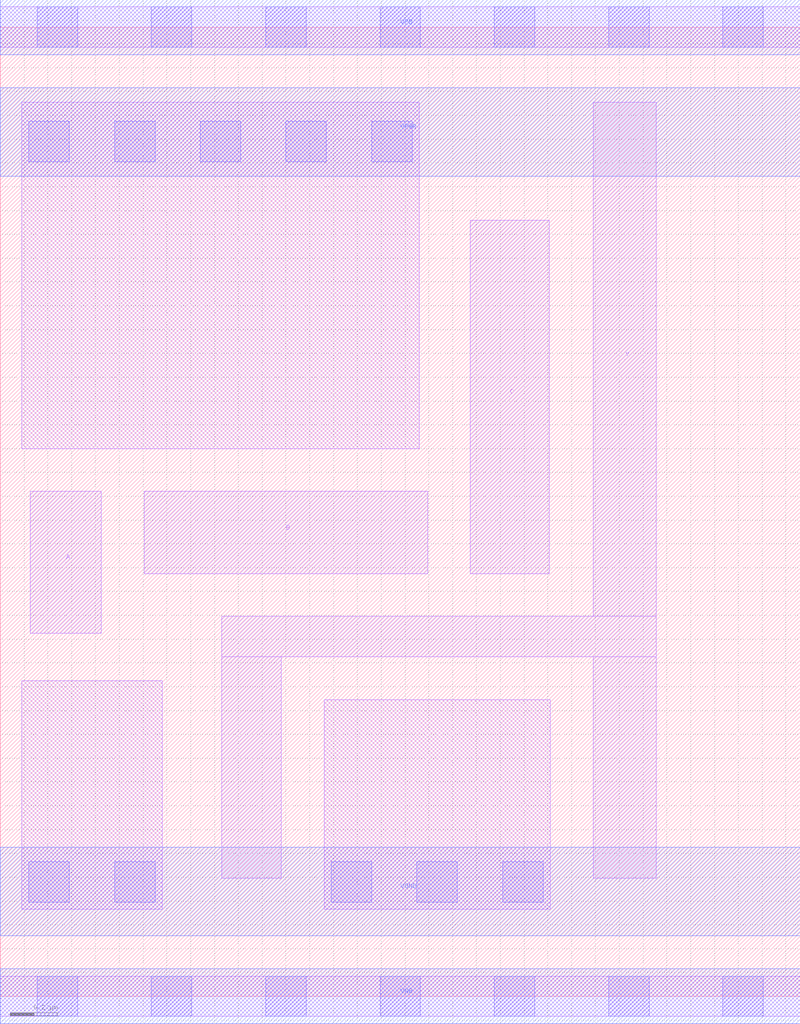
<source format=lef>
# Copyright 2020 The SkyWater PDK Authors
#
# Licensed under the Apache License, Version 2.0 (the "License");
# you may not use this file except in compliance with the License.
# You may obtain a copy of the License at
#
#     https://www.apache.org/licenses/LICENSE-2.0
#
# Unless required by applicable law or agreed to in writing, software
# distributed under the License is distributed on an "AS IS" BASIS,
# WITHOUT WARRANTIES OR CONDITIONS OF ANY KIND, either express or implied.
# See the License for the specific language governing permissions and
# limitations under the License.
#
# SPDX-License-Identifier: Apache-2.0

VERSION 5.5 ;
NAMESCASESENSITIVE ON ;
BUSBITCHARS "[]" ;
DIVIDERCHAR "/" ;
MACRO sky130_fd_sc_hvl__nor3_1
  CLASS CORE ;
  SOURCE USER ;
  ORIGIN  0.000000  0.000000 ;
  SIZE  3.360000 BY  4.070000 ;
  SYMMETRY X Y ;
  SITE unithv ;
  PIN A
    ANTENNAGATEAREA  1.125000 ;
    DIRECTION INPUT ;
    USE SIGNAL ;
    PORT
      LAYER li1 ;
        RECT 0.125000 1.525000 0.425000 2.120000 ;
    END
  END A
  PIN B
    ANTENNAGATEAREA  1.125000 ;
    DIRECTION INPUT ;
    USE SIGNAL ;
    PORT
      LAYER li1 ;
        RECT 0.605000 1.775000 1.795000 2.120000 ;
    END
  END B
  PIN C
    ANTENNAGATEAREA  1.125000 ;
    DIRECTION INPUT ;
    USE SIGNAL ;
    PORT
      LAYER li1 ;
        RECT 1.975000 1.775000 2.305000 3.260000 ;
    END
  END C
  PIN Y
    ANTENNADIFFAREA  0.836250 ;
    DIRECTION OUTPUT ;
    USE SIGNAL ;
    PORT
      LAYER li1 ;
        RECT 0.930000 0.495000 1.180000 1.425000 ;
        RECT 0.930000 1.425000 2.755000 1.595000 ;
        RECT 2.490000 0.495000 2.755000 1.425000 ;
        RECT 2.490000 1.595000 2.755000 3.755000 ;
    END
  END Y
  PIN VGND
    DIRECTION INOUT ;
    USE GROUND ;
    PORT
      LAYER met1 ;
        RECT 0.000000 0.255000 3.360000 0.625000 ;
    END
  END VGND
  PIN VNB
    DIRECTION INOUT ;
    USE GROUND ;
    PORT
      LAYER met1 ;
        RECT 0.000000 -0.115000 3.360000 0.115000 ;
    END
  END VNB
  PIN VPB
    DIRECTION INOUT ;
    USE POWER ;
    PORT
      LAYER met1 ;
        RECT 0.000000 3.955000 3.360000 4.185000 ;
    END
  END VPB
  PIN VPWR
    DIRECTION INOUT ;
    USE POWER ;
    PORT
      LAYER met1 ;
        RECT 0.000000 3.445000 3.360000 3.815000 ;
    END
  END VPWR
  OBS
    LAYER li1 ;
      RECT 0.000000 -0.085000 3.360000 0.085000 ;
      RECT 0.000000  3.985000 3.360000 4.155000 ;
      RECT 0.090000  0.365000 0.680000 1.325000 ;
      RECT 0.090000  2.300000 1.760000 3.755000 ;
      RECT 1.360000  0.365000 2.310000 1.245000 ;
    LAYER mcon ;
      RECT 0.120000  0.395000 0.290000 0.565000 ;
      RECT 0.120000  3.505000 0.290000 3.675000 ;
      RECT 0.155000 -0.085000 0.325000 0.085000 ;
      RECT 0.155000  3.985000 0.325000 4.155000 ;
      RECT 0.480000  0.395000 0.650000 0.565000 ;
      RECT 0.480000  3.505000 0.650000 3.675000 ;
      RECT 0.635000 -0.085000 0.805000 0.085000 ;
      RECT 0.635000  3.985000 0.805000 4.155000 ;
      RECT 0.840000  3.505000 1.010000 3.675000 ;
      RECT 1.115000 -0.085000 1.285000 0.085000 ;
      RECT 1.115000  3.985000 1.285000 4.155000 ;
      RECT 1.200000  3.505000 1.370000 3.675000 ;
      RECT 1.390000  0.395000 1.560000 0.565000 ;
      RECT 1.560000  3.505000 1.730000 3.675000 ;
      RECT 1.595000 -0.085000 1.765000 0.085000 ;
      RECT 1.595000  3.985000 1.765000 4.155000 ;
      RECT 1.750000  0.395000 1.920000 0.565000 ;
      RECT 2.075000 -0.085000 2.245000 0.085000 ;
      RECT 2.075000  3.985000 2.245000 4.155000 ;
      RECT 2.110000  0.395000 2.280000 0.565000 ;
      RECT 2.555000 -0.085000 2.725000 0.085000 ;
      RECT 2.555000  3.985000 2.725000 4.155000 ;
      RECT 3.035000 -0.085000 3.205000 0.085000 ;
      RECT 3.035000  3.985000 3.205000 4.155000 ;
  END
END sky130_fd_sc_hvl__nor3_1

</source>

→ **TASK DESCRIPTION**
Please reproduce exactly the lines in the listing above from the one containing "RECT 0.000000 0.255000" through the one containing "1.760000 3.755000 ;", both included, and nothing more.

→ **TASK RESULT**
        RECT 0.000000 0.255000 3.360000 0.625000 ;
    END
  END VGND
  PIN VNB
    DIRECTION INOUT ;
    USE GROUND ;
    PORT
      LAYER met1 ;
        RECT 0.000000 -0.115000 3.360000 0.115000 ;
    END
  END VNB
  PIN VPB
    DIRECTION INOUT ;
    USE POWER ;
    PORT
      LAYER met1 ;
        RECT 0.000000 3.955000 3.360000 4.185000 ;
    END
  END VPB
  PIN VPWR
    DIRECTION INOUT ;
    USE POWER ;
    PORT
      LAYER met1 ;
        RECT 0.000000 3.445000 3.360000 3.815000 ;
    END
  END VPWR
  OBS
    LAYER li1 ;
      RECT 0.000000 -0.085000 3.360000 0.085000 ;
      RECT 0.000000  3.985000 3.360000 4.155000 ;
      RECT 0.090000  0.365000 0.680000 1.325000 ;
      RECT 0.090000  2.300000 1.760000 3.755000 ;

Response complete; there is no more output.